Turkey urges Saudi co-operation in Khashoggi probe
ANKARA, TURKEY — Turkey’s justice minister on Thursday renewed a call on Saudi Arabia to co-operate in the investigation into the killing of journalist Jamal Khashoggi at the Saudi Consulate in Istanbul, saying “no one can escape responsibility.”
Abdulhamit Gul said that Saudi Arabia’s top prosecutor — who spent three days in Istanbul as part of joint Turkish-Saudi efforts to investigate the killing — had failed to answer Turkish investigators’ questions about the location of the writer’s remains as well as who ordered the killing.
“We expect these questions to be answered swiftly,” Gul told reporters. “No one can escape responsibility. This issue has become a world matter. It is not an issue that can be covered up.”
He added: “They have to support (the probe) so that the entire incident is brought to light.”

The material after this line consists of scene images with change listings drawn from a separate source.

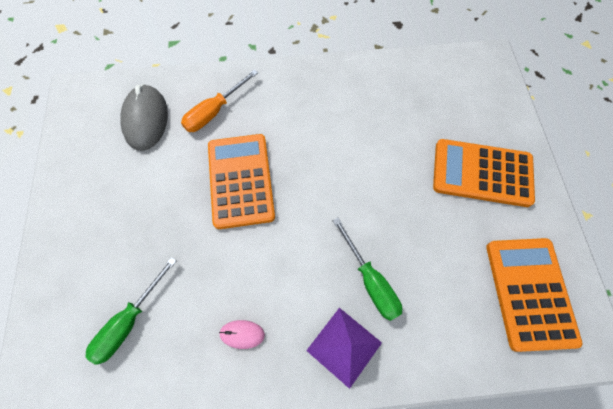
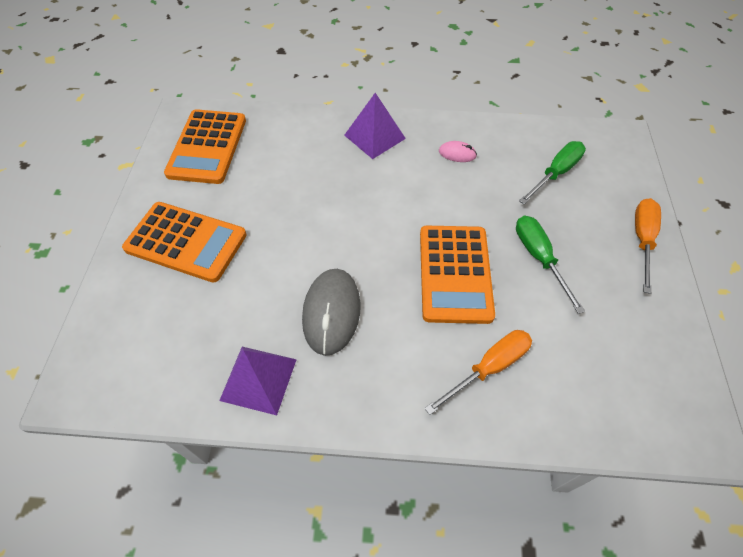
camera: 170 degrees left, 10 degrees down
(60, 244) = (642, 240): none -> orange screwdriver
(146, 119) = (583, 371): grey mouse -> grey mouse (331, 312)
(370, 281) = (339, 172): green screwdriver -> green screwdriver (539, 258)
(373, 81) = (258, 379): none -> purple pyramid

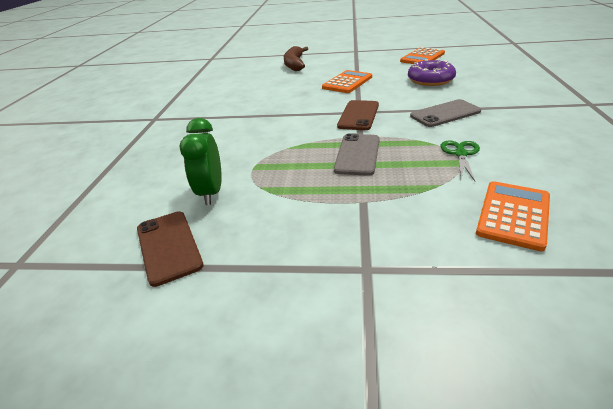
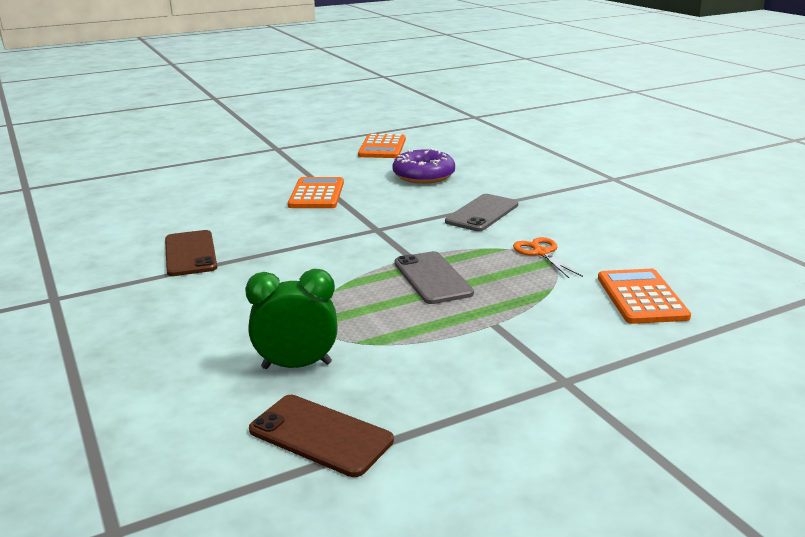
camera: 35 degrees left, 10 degrees down
(211, 193) = (296, 365): green clock -> green clock turned 120 degrees clockwise
(294, 64) = (200, 179): brown banana -> none
(358, 115) = (381, 233): brown phone -> brown phone (190, 253)
(460, 154) = (541, 253): green scissors -> orange scissors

Istanbul’s chief prosecutor announced Wednesday that The Washington Post columnist was strangled after he entered the consulate on Oct. 2 to collect a document he needed to marry his Turkish fiancée. His body was dismembered and removed from the consulate, the prosecutor’s office stated, adding that the killing was premeditated.
The prosecutor’s statement that Khashoggi was killed immediately conflicted with a report by pro-government newspaper Yeni Safak last month, which cited what it described as an audio recording of Khashoggi being tortured before being killed.